The PM’s Adviser on Climate Change stated this in his remarks as he joined through video-link a roundtable discussion hosted by the Federation of Pakistan Chambers of Commerce and Industry (FPCCI) here to mark the World Environment Day-2020.
The Central Standing Committee on Environment of FPCCI organized the roundtable whose majority of the participants joined the discussion via video-link in view of the lockdown restrictions against the spread of the coronavirus.
The PM’s Adviser said on the occasion that Green stimulus package of the present government had come into action during the lockdown enforced in the country against the spread of coronavirus.
He said that 10 billion Tree Tsunami project had been utilized to employ 65,000 people as most of them were those who had lost their jobs in urban areas of the country and had come back to their native rural localities during the lockdown.
He said that these jobs were mostly related to nurseries established to promote greenery and to check wildfires in forest areas during the peak summer.
He said Pakistan had become the first nation in the world to repurpose World Bank funds available to it to for revival of nature in the country in post-Covid-19 situation.
He said that the World Bank had allowed repurposing of $180 million of its funding for nature conversation in Pakistan while recognizing the Green recovery process of the country during the pandemic.

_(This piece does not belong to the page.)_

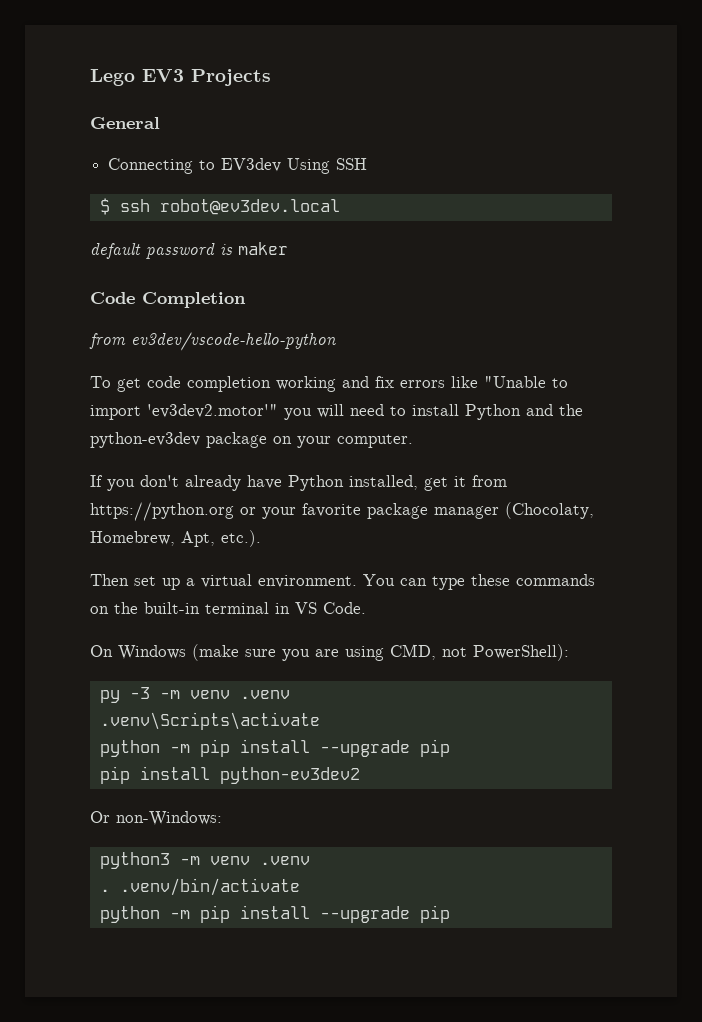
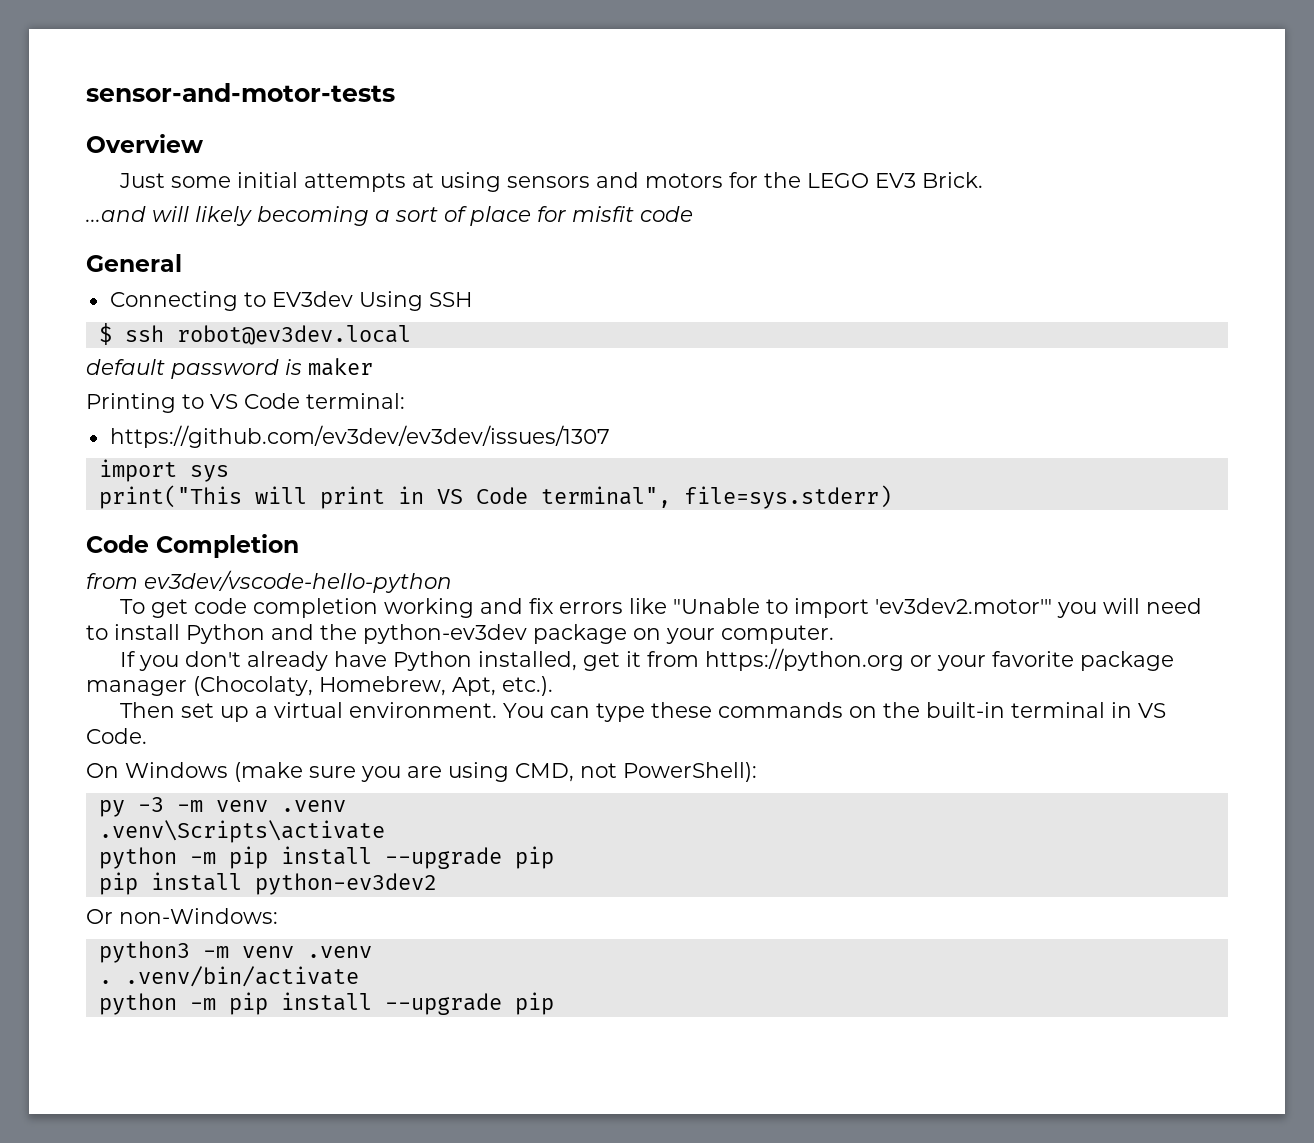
[90,69,271,86] Lego EV3 Projects -> [86,83,395,102] [86,134,203,153] [119,172,984,192] [86,206,693,226] sensor-and-motor-tests // Overview // Just some initial attempts at using sensors and motors for the LEGO EV3 Brick. // ...and will likely becoming a sort of place for misfit code
(288, 248) none -> [86,393,405,413] [109,425,610,448] [98,459,229,482] [98,485,892,509] // Printing to VS Code terminal: // https://github.com/ev3dev/ev3dev/issues/1307 // import sys // print("This will print in VS Code terminal", file=sys.stderr)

Mr Amin Aslam said that PM would soon launch an initiative to conserve protected natural areas and national parks across the country.
He said that Clean, Green Pakistan initiative of the present government being followed in 20 cities of Punjab and Khyber Pakhtunkhwa was also playing an important role to conserve nature and environment in the country.
He said that pandemics like coronavirus did occur when human activity encroached upon wildlife habitats and nature reserves as once the health emergency was over efforts should be made to conserve such protected areas.
FPCCI President Mian Anjum Nisar said that environmental degradation had been responsible for slow economic progress and backwardness of the poor sections of the Pakistani population.
He said that exponential increase in the population had been responsible for the destruction of forests and nature reserves in the country due to ever-expanding human settlements.
He said that irresponsible and unreasonable exploitation of the natural and mineral resources in the country had been responsible for various socio-economic and health issues of Pakistani people.
He said that Pakistan should focus on claiming carbon credits on the basis of its ever-increasing economic activities as being done by its neighbouring countries. Dr Shahid Amjad, former director-general of National Institute of Oceanography (NIO), stressed the need to conserve mangrove forests for protection of the marine ecosystem of the country.
He said that conservation of the coastal resources in the country should be made part of the national accounting system owing to their important for a large section of Pakistani population.
Farzana Altaf, Director General of Pakistan Environmental Protection Agency, said that the Pakistan Environmental Protection Act-1997 envisaged imprisonment up to two years for anyone causing harm to the environment but such harsh measures against environmental degradation were seldom used. She acknowledged the situation that there had been weak enforcement of the guidelines for proper disposal of the medical and clinical waste being generated by the hospitals and isolation facilities as the result of treating the Covid-19 patients.
Naeem Mughal, Director General of Sindh Environmental Protection Agency, said that the SEPA had become the first environmental watchdog in the country, which initiated the process of penalizing the government-run civic and municipal agencies for causing harm to the environment.
He acknowledged the situation that much had to done to check discharge of the hazardous industrial effluents into the sea and other valuable water bodies in Sindh that were the primary source of drinking water for people.